Keeping old customers is just as important as gaining new ones. If your churn rate is too high, you’re wasting valuable time and money.
To help you improve, here are 10 things entrepreneurs from YEC have done to improve their churn rates in the last six months—that may also prove useful for your company.
Reminders and Notifications
If somebody signed up for your product, chances are they were trying to accomplish something. Adding reminders and targeted notifications helped my company retain users at a much higher rate.
Splitting “Hunters” and “Farmers”
In B2B SaaS businesses, generally you have either combined hunter/farmer reps who win new business and then nurture it; or you have split sales reps (hunters) and customer success managers (farmers). The correct model depends on many different factors. We found that switching our model (to split hunters and farmers) made an immediate and strong positive impact on both churn rate and up-sells.
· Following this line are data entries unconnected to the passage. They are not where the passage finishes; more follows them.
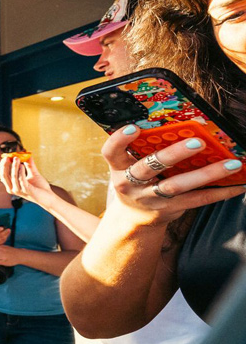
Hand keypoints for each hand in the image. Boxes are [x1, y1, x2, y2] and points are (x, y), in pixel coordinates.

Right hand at [0, 155, 52, 205]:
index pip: (1, 174)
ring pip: (13, 177)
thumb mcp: (33, 174)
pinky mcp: (26, 190)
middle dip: (5, 165)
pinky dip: (21, 172)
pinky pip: (21, 180)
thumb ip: (29, 165)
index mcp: (12, 185)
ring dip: (14, 166)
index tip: (6, 157)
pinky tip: (22, 165)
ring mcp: (19, 190)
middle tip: (9, 156)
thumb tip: (27, 155)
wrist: (49, 197)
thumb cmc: (40, 188)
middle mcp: (13, 189)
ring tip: (17, 158)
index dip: (2, 165)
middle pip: (4, 175)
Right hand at [104, 125, 245, 225]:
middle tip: (197, 142)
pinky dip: (219, 192)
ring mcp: (150, 198)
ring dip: (206, 174)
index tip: (134, 127)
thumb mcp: (128, 167)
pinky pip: (196, 200)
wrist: (133, 218)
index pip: (111, 152)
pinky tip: (237, 185)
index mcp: (119, 168)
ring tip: (230, 164)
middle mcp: (131, 184)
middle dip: (172, 155)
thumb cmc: (136, 182)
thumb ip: (142, 150)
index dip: (120, 140)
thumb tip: (176, 125)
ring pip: (177, 185)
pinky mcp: (169, 209)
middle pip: (148, 168)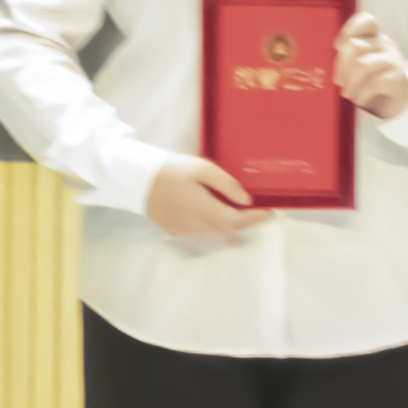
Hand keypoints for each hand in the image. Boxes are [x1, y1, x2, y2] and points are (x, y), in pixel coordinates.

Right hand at [144, 158, 267, 242]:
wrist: (137, 179)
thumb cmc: (170, 169)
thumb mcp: (200, 167)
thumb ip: (225, 183)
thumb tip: (246, 200)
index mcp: (201, 206)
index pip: (236, 220)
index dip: (255, 219)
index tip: (270, 213)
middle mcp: (193, 224)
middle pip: (229, 233)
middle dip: (246, 225)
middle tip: (257, 214)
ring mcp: (183, 232)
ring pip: (217, 239)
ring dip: (231, 231)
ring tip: (238, 218)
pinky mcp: (175, 234)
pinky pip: (202, 239)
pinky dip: (214, 234)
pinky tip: (215, 223)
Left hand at [331, 14, 407, 122]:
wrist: (398, 99)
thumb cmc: (372, 78)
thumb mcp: (359, 62)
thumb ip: (348, 54)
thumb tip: (333, 52)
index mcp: (375, 37)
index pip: (367, 21)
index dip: (350, 28)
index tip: (336, 45)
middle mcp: (386, 45)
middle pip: (355, 45)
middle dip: (341, 66)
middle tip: (338, 82)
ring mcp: (394, 60)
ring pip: (362, 64)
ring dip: (350, 82)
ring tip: (347, 94)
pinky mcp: (399, 78)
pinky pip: (374, 83)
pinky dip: (363, 95)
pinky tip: (362, 101)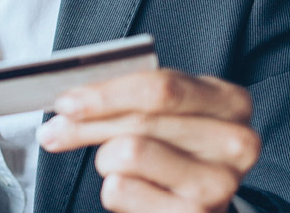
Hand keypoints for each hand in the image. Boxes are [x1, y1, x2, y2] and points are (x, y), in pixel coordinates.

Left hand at [36, 69, 258, 212]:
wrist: (199, 200)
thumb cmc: (175, 147)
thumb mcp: (165, 113)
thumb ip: (127, 97)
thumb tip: (70, 103)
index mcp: (231, 102)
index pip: (162, 89)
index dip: (106, 94)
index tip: (66, 101)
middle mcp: (236, 143)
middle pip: (139, 122)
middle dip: (85, 125)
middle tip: (53, 131)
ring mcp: (220, 184)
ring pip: (127, 154)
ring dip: (105, 159)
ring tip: (115, 164)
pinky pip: (121, 190)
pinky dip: (113, 190)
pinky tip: (131, 190)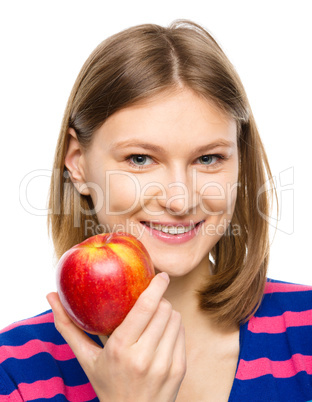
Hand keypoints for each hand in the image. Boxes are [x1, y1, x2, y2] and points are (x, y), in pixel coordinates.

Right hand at [47, 272, 185, 401]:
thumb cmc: (106, 384)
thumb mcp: (86, 358)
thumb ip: (68, 327)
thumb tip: (49, 296)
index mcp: (120, 350)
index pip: (145, 307)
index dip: (156, 286)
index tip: (161, 274)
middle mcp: (144, 357)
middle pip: (164, 310)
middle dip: (160, 300)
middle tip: (152, 300)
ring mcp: (164, 364)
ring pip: (175, 319)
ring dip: (167, 312)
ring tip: (155, 318)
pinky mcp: (178, 369)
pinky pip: (181, 334)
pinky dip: (173, 327)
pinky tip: (162, 334)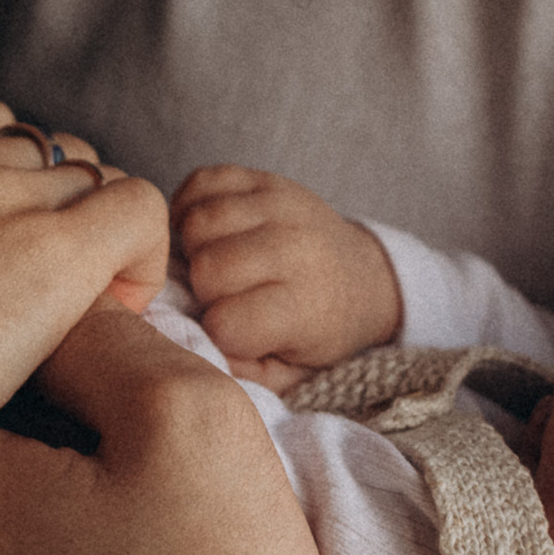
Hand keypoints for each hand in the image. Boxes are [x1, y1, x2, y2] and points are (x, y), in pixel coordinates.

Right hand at [173, 164, 401, 386]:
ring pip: (198, 223)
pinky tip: (208, 234)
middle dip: (203, 289)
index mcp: (303, 306)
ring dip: (195, 249)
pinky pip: (200, 183)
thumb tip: (197, 352)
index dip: (218, 331)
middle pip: (206, 268)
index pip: (225, 322)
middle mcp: (295, 249)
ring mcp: (281, 205)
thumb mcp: (293, 374)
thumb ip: (245, 376)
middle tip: (222, 296)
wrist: (363, 278)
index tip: (234, 331)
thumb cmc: (319, 331)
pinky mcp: (266, 179)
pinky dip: (190, 207)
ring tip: (215, 264)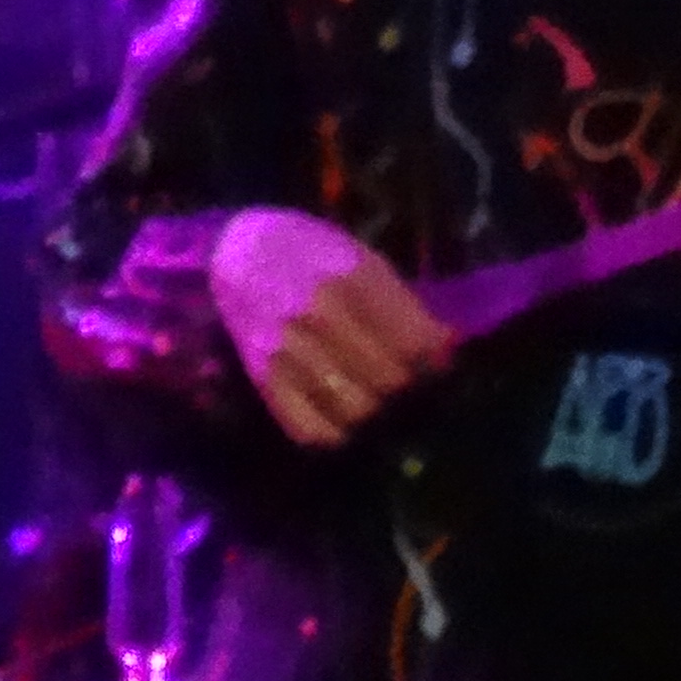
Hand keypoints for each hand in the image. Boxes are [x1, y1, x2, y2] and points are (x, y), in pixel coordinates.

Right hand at [211, 205, 455, 447]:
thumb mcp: (361, 258)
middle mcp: (317, 313)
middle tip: (405, 380)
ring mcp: (286, 347)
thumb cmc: (309, 250)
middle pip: (389, 380)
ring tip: (374, 395)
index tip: (436, 362)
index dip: (435, 360)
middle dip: (406, 385)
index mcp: (349, 277)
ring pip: (355, 409)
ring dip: (374, 407)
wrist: (235, 248)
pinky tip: (341, 415)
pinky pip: (309, 429)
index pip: (415, 344)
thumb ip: (402, 304)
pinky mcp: (262, 375)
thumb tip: (446, 349)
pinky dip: (334, 432)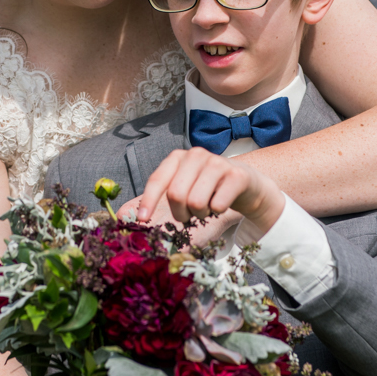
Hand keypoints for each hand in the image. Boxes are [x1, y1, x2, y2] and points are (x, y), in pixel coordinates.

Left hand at [138, 148, 284, 234]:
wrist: (246, 184)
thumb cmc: (208, 189)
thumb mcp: (184, 187)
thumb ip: (162, 196)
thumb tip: (130, 216)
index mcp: (178, 157)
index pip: (158, 179)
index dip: (148, 200)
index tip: (142, 220)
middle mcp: (196, 155)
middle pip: (176, 195)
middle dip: (180, 213)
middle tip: (188, 215)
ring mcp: (217, 163)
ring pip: (196, 202)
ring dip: (200, 214)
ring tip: (207, 208)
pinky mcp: (236, 175)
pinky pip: (218, 205)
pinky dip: (218, 212)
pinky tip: (222, 203)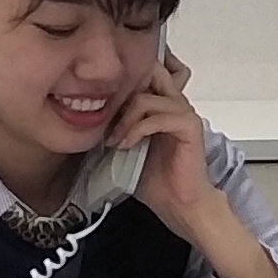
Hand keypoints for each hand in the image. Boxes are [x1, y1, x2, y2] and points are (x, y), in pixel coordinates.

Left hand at [105, 48, 226, 247]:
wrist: (179, 205)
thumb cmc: (156, 180)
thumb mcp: (126, 146)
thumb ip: (117, 125)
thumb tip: (88, 114)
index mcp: (161, 105)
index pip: (142, 73)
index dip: (118, 85)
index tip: (100, 109)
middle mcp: (175, 103)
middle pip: (148, 72)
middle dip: (122, 92)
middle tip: (107, 118)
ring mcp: (183, 113)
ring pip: (146, 97)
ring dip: (124, 118)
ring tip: (114, 140)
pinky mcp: (189, 126)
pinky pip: (158, 116)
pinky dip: (136, 129)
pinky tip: (125, 145)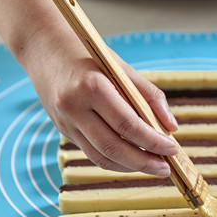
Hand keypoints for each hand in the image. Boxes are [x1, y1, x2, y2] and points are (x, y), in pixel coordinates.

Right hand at [23, 29, 178, 175]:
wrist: (43, 48)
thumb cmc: (88, 53)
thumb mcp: (121, 67)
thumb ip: (149, 96)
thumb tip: (172, 127)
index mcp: (92, 87)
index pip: (128, 125)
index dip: (153, 141)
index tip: (172, 148)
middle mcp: (74, 108)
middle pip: (113, 148)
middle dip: (144, 162)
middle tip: (166, 168)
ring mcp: (65, 122)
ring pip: (101, 157)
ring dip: (130, 166)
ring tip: (153, 166)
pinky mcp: (63, 130)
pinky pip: (91, 152)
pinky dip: (114, 160)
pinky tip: (132, 159)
Practice Empathy to Improve Standards
I would say we’re constantly striving to improve our standards. Those standards are defined from the client’s perspective — what do they care about? We’re more empathetic to them and constantly work to improve our standards. Over the long run that’s what has made the biggest impact on reducing churn. I’m incredibly appreciative that we tend to keep clients for life because of this.
Identifying and Focusing on the Right Customers
By really focusing on our ideal audience, we aren’t wasting valuable time and resources catering to and trying to win over people the product isn’t for. Our target audience gets more value out of the product, we get more useful feedback, and it reduces our churn. It’s not about trying toget everyone possible to use the product, because they will pull you in all the wrong directions.
Personal Emails From the CEO
We automatically send out personal messages from my email address to each user at different points in their life cycle. These emails ask for feedback, if the user has any questions, and more. Not only have we received fantastic feedback, but we’ve re-engaged a tremendous number of users for the simple fact that we aren’t afraid to build relationships with our customers.
We performed what we called a Golden Motion Analysis, which revealed customer behaviors that make our product stick. This analysis used information about customers who stayed, customers who didn’t and what differed between them. Once we knew the Golden Motions that led people to stay, we introduced guided tours that helped customers adopt those behaviors.
A Department for Customer Success
We formed a department that operates on an island, in that it doesn’t report to sales or services. I have some oversight but ultimately it has autonomy. Its sole charge is to get the client what they paid for. We believe in hyper–value and want to make sure our clients get it. Customer Success Directors, as they are called, benchmark our progress against our SOW and in terms of revenue.
We’ve made it a point to call all customers who don’t move forward with our service, as well as those who do to learn about their experience. We’re genuinely interested in what’s working and what isn’t, and that’s helped us improve our product.
Constantly Improve the Product
It’s both a blessing and a curse to be an early stage software company. We had early alpha testers and prospects turn us down because our product didn’t meet their needs yet. We make sure to check in with those prospects about improvements to our product, even if it’s months later. Because our product is developing so quickly, many are interested the second time around.
Letters From the Founder
I try to reach out to all of our partners regularly. But I don’t reach out just because it’s the right thing to do. I reach out because I genuinely care about our partnership and helping their organizations grow. I think that genuine care always shines through. That’s why it’s so important to do something you love. It’s always easy to provide great client service if you love what you’re doing!